── PROVIDED RECORDS ──

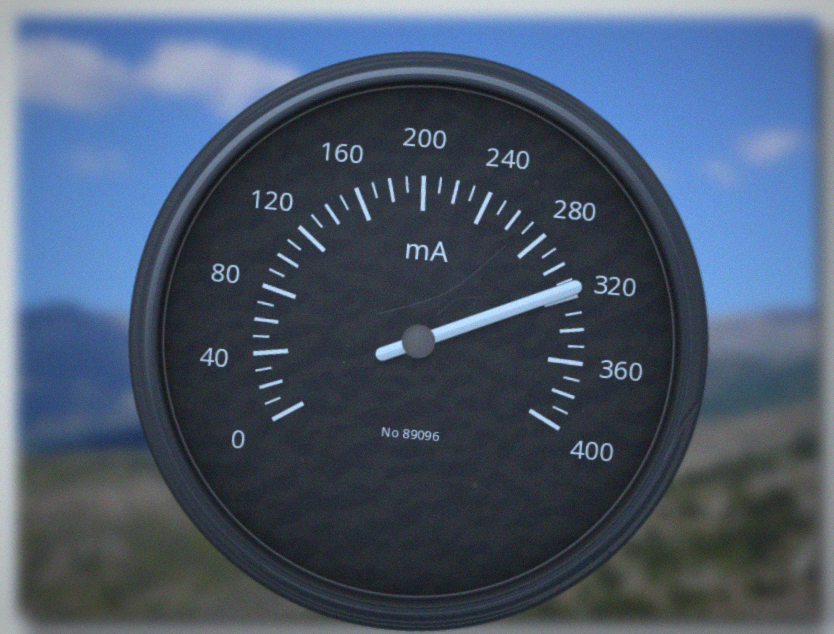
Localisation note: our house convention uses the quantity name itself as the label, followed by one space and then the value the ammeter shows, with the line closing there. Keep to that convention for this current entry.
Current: 315 mA
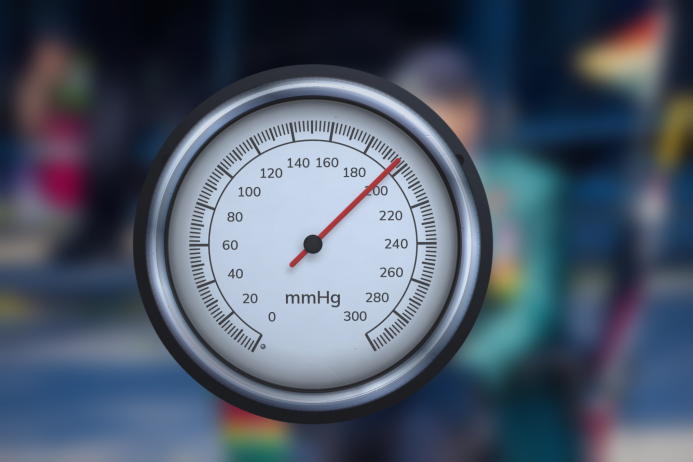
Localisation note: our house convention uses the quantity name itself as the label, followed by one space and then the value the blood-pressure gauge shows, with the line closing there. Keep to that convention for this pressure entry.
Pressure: 196 mmHg
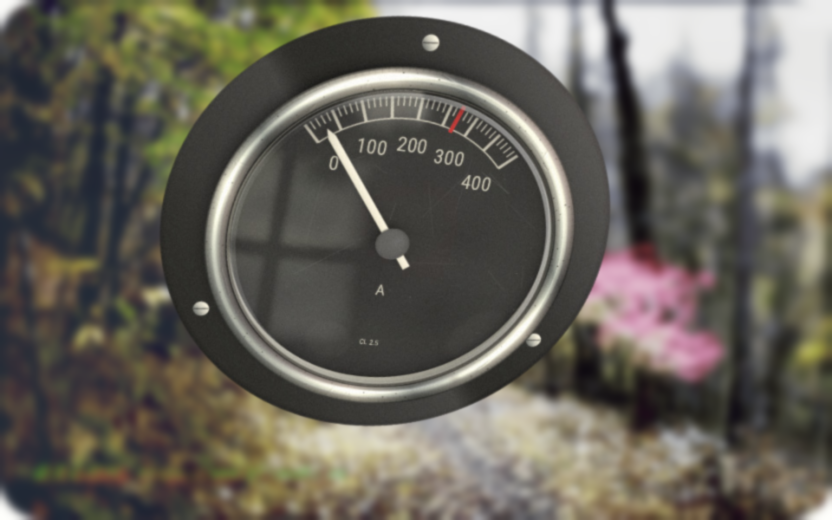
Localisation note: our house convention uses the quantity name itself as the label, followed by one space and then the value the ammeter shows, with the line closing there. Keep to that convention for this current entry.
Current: 30 A
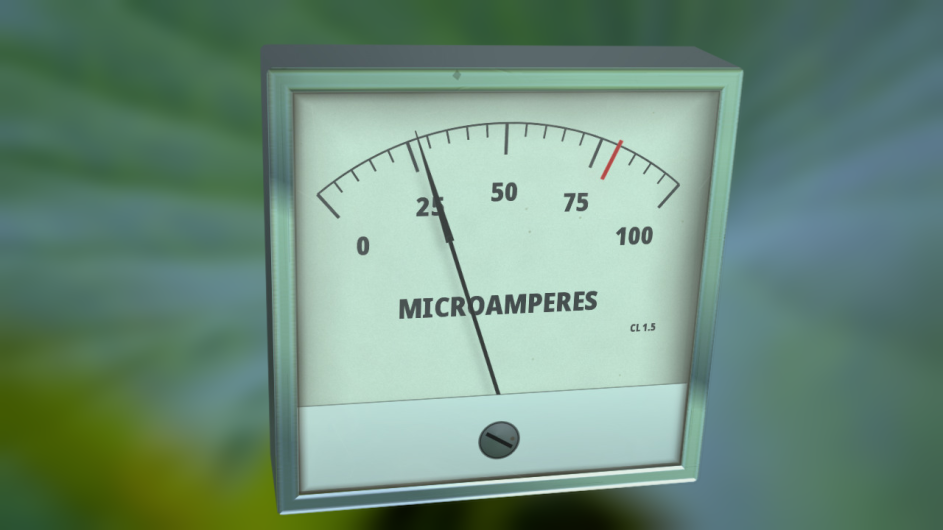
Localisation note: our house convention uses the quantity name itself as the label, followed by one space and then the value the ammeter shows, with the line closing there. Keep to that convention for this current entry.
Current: 27.5 µA
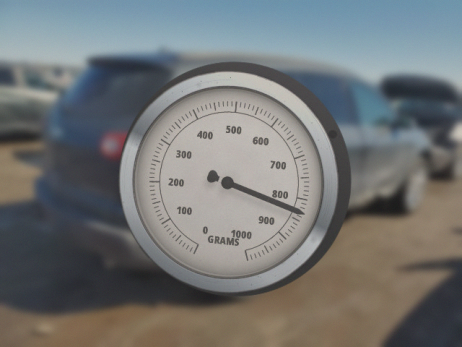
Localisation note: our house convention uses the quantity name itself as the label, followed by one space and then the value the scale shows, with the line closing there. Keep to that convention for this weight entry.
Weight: 830 g
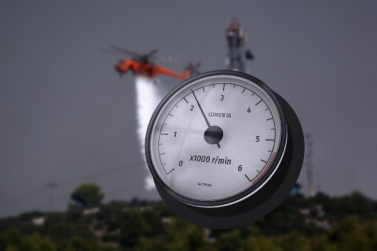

───

**WHAT YOU SHOULD DO:** Lay out the lines of the items above as a Markdown table with the columns No. (the row number) and Line, leaving out any blank lines. Begin at the line that contains "this pressure entry." and stop after the line that contains "Pressure: 196 mmHg".

**RESULT OF THIS TASK:**
| No. | Line |
|---|---|
| 1 | Localisation note: our house convention uses the quantity name itself as the label, followed by one space and then the value the blood-pressure gauge shows, with the line closing there. Keep to that convention for this pressure entry. |
| 2 | Pressure: 196 mmHg |